### WORK TO COMPLETE
Return every line from the records below with the string "sociais".

### RECORDS PROVIDED
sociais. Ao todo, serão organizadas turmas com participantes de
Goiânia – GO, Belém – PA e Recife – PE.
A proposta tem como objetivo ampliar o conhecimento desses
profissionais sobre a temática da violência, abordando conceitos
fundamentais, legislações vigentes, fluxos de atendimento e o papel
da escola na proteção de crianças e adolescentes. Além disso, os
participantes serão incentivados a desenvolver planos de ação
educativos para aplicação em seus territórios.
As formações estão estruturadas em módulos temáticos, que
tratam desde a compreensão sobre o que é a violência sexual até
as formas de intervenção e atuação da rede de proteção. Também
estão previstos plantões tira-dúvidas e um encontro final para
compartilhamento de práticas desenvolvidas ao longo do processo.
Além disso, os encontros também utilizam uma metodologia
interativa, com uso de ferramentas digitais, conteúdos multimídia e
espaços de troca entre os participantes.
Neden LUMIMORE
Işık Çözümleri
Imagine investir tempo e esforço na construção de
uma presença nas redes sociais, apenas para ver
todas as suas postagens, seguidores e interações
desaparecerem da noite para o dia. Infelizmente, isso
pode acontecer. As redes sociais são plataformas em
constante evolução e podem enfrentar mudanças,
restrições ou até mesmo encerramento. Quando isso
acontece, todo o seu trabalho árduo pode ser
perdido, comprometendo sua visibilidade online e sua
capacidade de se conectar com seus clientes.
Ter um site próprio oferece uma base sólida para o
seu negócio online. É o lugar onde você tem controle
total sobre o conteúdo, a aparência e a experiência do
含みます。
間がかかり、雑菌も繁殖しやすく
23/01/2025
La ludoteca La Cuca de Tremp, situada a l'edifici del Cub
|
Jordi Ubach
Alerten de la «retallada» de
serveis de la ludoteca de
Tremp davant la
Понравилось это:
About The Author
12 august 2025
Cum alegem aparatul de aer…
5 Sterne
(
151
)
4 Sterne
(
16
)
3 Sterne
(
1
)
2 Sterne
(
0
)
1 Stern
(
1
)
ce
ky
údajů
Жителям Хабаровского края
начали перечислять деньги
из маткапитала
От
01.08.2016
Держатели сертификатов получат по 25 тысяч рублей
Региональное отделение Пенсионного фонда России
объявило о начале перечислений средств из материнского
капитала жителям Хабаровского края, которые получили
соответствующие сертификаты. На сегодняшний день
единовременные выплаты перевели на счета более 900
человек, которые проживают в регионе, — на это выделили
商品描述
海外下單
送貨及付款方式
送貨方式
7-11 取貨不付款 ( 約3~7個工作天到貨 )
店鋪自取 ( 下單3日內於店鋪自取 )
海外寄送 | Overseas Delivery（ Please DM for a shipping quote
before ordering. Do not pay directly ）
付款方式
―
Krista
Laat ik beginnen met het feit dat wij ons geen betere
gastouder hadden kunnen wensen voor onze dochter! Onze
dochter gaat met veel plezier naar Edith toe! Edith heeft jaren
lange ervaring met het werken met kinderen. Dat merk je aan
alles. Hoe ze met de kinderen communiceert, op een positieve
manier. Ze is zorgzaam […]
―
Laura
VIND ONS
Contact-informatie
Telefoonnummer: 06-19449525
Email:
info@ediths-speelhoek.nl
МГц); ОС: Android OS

### ANSWER TO THE PROBLEM
sociais. Ao todo, serão organizadas turmas com participantes de
uma presença nas redes sociais, apenas para ver
pode acontecer. As redes sociais são plataformas em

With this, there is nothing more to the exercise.